Anger erupted last week during a meeting of the Hawaii Public Utilities Commission and Hawaiian Electric Co. (HECO) over mounting delays and the lack of contingency plans around the planned closure of Oahu’s only coal-fired plant.
Shutdown of the AES Hawaii Power Plant in September 2022 could leave Oahu’s grid with a 180-MW deficit. Renewable energy projects spearheaded by HECO are slated to come online within the next few years, but the timing of those projects coincides closely with the plant’s shutdown, leaving the PUC worried about potential for large energy shortfalls in the event of delays.
Several renewable projects have been delayed almost a year, eroding confidence in HECO’s ability to deliver. The utility’s update to the PUC on Tuesday met with sharp disapproval from Commissioner Jennifer Potter, who accused the company of blaming others for delays and having no adequate plan to make up the lost energy production.
“You’re failing across the board every single year,” Potter said. “There are problems with the planning that’s happening at this utility.”
Potter argued that HECO’s timeline was problematic from its inception and said it was “disturbing” that the company had stated that the “Stage 1” renewable projects in a request for proposals were never originally intended to replace the AES plant.
HECO Senior Vice President of Planning and Technology Colton Ching responded that the RFP was never intended to fully replace the AES output but had been co-opted for that purpose because of the alignment of timelines.

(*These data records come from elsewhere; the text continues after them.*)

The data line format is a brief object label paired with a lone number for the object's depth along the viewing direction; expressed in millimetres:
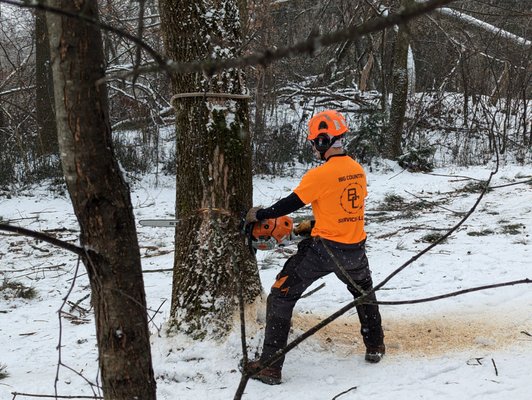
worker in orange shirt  3344
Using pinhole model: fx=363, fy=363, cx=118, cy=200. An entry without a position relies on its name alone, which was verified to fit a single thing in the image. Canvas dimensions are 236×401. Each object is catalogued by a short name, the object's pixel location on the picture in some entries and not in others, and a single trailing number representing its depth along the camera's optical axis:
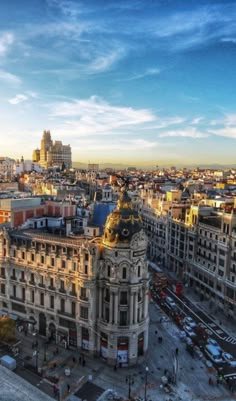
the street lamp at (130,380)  63.31
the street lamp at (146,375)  59.49
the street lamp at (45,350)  69.82
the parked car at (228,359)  70.36
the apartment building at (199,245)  93.56
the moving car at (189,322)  84.38
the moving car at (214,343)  74.88
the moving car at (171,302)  94.56
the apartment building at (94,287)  68.94
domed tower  68.69
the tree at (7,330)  65.88
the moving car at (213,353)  71.82
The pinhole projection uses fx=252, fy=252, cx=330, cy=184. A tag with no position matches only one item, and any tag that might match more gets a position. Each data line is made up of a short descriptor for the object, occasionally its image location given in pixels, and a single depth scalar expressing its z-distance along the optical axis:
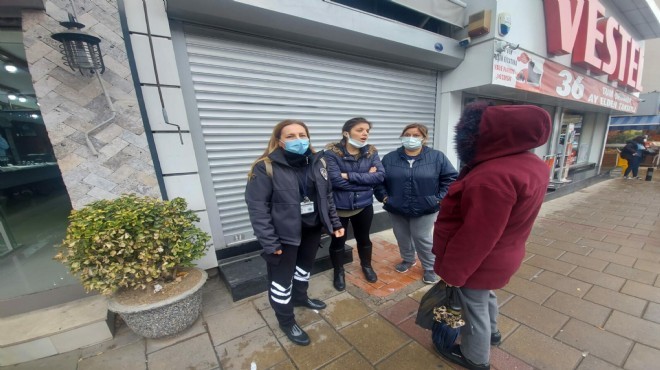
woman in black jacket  1.91
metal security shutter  2.88
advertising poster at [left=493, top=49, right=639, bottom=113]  4.23
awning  13.83
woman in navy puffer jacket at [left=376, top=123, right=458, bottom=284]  2.63
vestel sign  4.89
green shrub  1.88
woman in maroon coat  1.37
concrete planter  2.01
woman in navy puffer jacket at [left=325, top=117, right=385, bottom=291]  2.55
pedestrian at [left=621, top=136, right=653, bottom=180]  9.02
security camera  4.27
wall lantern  2.03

“The idea of renewables paired with storage wasn’t the intent, from the RFP standpoint, to then use that capacity to replace AES,” Ching said. “It was to see … whether it created a better value for our customers. At the end of the evaluation, we determined although those projects with storage were more expensive in the [power purchase agreement], they provided more value and were a better choice.”
Potter was unconvinced: “What was your plan to replace AES, if not these projects? Here we are now, and we don’t have these projects on deck.”
She noted that HECO expects to have only one new project in service prior to the retirement “thanks to research from” the Hawaii Natural Energy Institute: the 12.5-MW AES Solar West Oahu project.
“And it sounds like that might get us over just a little hump,” she said. “But what happened? … And what are you going to do about this when it’s your responsibility at the end of the day?”
‘From Cigarettes to Crack’
“I am equally disturbed and uncomfortable,” PUC Chair James Griffin told Ching. Pointing out that the AES plant is the largest single source of energy output on Oahu, he asked, “Where’s the rest of that energy going to come from?”
Ching explained that the West Oahu solar project and proposed 185-MW Kapolei Energy Storage project should provide enough energy for demand.
Griffin was skeptical: “What is going to be charging that? There’s no new energy generation sources, so where’s the energy going to come from?”
Ching responded that HECO’s contingency plan is to intermittently rely on oil-fired generation for the “early months and early years” of high energy use.
“Your plan, to me, amounts to a shift from one fossil fuel to another,” Griffin said. “We’re going from cigarettes to crack. We’re going from coal to oil.”
Ching said the incremental approach is necessary because the complexity of integrating new technology into the grid requires extensive testing, meaning that delays and continued reliance on fossil fuels would be expected. He also contended that the delays stem in part from developers’ changing plans.
Griffin disagreed. “You point the finger to all these other entities for all these delays, but what I see is every single project and program that runs through the department is stuck in the slow lane — every single one.” Turning to the issue of grid reliability, he asked, “Are we going to be OK?”
“With the projects that are approved to date, our reserves going into the fall of 2022 when the AES goes away are going to be very tight,” Ching said. “What we are asking for is an approval of all of the projects that we put forward to the commission, including the Kapolei Energy Storage Project, which will come in before the AES [shutdown], and with those resources, we will be OK.”
“So your answer is we will be OK, if we approve the most expensive project [in the RFP] that is an oil-fired peaking unit?” Griffin said.
He said that construction of a new oil-fired plant would increase Hawaii’s reliance on the global oil market, potentially driving up electricity costs for consumers. It also contradicts the state’s goals of switching to renewables for resiliency and reducing GHGs. “We have to look at resources that don’t take us off the path we want to be on.”
Ching and the commissioners agreed it was in the state’s best interest to accelerate the RFP projects but that accelerated completion dates were hard to identify. Ching said that the newness of the technology integration makes it difficult to pin down what can and cannot be accelerated.
Griffin ended the meeting with a declaration: “My baseline is, we’re moving off of fossil fuels, we’re not going to oil, we’re going to do it in a safe way, a cost-effective way, and it’s not a huge debate.”